OK, I have had hypothyroidism for almost 20 years now and my TSH levels have been regulated by Levothyroxine. I only had one issue with the levels when I was taking a multivitamin with iron many years ago. I started seeing a new doctor recently who wanted all kinds of stuff done I never had done. Thyroid antibody and a TSH receptor test as well as an ultrasound of my thyroid. Well I got the news from the doctors nurse that I have a large mass on the right side of my thyroid and she stupidly chose to tell me it most likely is cancerous because of the size and only being on one side. I guess she has ESP because no biopsy was done. The other tests were sent to Mayo clinic and didn't come back yet.

Anyway, now the doctor wants an uptake scan done and I am wondering why they wouldn't just want a biopsy since the scan isn't going to tell if it is cancer or not. I also have a nurse friend who had the same scan the same day as me and has a nodule her doctor just ordered a biopsy of.

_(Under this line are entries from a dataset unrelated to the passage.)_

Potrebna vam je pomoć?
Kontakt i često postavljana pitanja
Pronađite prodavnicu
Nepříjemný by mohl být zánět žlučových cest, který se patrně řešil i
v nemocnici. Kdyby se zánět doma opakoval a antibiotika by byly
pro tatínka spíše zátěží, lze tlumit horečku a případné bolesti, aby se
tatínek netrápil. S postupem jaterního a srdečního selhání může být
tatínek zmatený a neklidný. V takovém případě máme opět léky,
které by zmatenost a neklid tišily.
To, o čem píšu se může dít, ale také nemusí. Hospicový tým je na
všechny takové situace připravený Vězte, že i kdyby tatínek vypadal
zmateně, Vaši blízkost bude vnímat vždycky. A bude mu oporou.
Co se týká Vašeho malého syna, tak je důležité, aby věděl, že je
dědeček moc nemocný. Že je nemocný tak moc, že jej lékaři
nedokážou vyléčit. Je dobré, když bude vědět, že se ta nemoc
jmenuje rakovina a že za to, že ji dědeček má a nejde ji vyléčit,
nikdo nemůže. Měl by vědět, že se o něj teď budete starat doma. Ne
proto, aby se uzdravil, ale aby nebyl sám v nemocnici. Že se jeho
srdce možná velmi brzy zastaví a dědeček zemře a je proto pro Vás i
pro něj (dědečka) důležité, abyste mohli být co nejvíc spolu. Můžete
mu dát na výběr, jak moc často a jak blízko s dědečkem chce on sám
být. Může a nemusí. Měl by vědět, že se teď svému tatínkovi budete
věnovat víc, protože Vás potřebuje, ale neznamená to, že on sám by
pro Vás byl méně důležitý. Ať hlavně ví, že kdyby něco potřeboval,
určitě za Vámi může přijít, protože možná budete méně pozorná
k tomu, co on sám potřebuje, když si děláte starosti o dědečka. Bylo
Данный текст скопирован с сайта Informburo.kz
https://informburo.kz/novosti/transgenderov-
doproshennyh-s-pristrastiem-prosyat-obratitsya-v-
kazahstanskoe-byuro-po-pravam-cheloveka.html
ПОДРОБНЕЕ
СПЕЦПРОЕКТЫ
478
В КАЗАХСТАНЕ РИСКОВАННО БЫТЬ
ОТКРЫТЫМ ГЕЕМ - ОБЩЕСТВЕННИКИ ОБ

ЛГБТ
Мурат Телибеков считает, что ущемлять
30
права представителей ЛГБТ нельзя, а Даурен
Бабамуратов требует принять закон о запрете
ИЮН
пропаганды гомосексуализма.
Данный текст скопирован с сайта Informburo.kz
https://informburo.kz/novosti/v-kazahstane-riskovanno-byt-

I have not read back too much to see if anyone else has been through this recently and has any encouragment, stories etc. for me. What can I expect? I was not even told if I needed to stop any meds or anything just to call the hospital to set up the uptake scan. I plan to call tomorrow and ask to go straight to biopsy. Has anyone done the uptake scam before biopsy with a large mass on one side of their thyroid?

Thanks,
Ang
 
Yes, and if I had it to do over again I would insist on knowing the answer to your question before I had it done. I am concerned that it may have negatively affected the uptake of my RAI.
 
I had an uptake scan. They did that many years ago to ascertain if the nodule I had was hot or cold. Cold likely means cancerous but it doesn't tell the whole story. It does put RAI into your gland. If you do end up having cancer, surgery, and then RAI for treatment, the previous administration of the uptake RAI could influence your treatment dose. As long as they are a good 6 months apart, you should be okay.

Don't freak over the size. Sheesh, NURSES!!! I've know quite a few people with massive nodules who did not have thyroid cancer.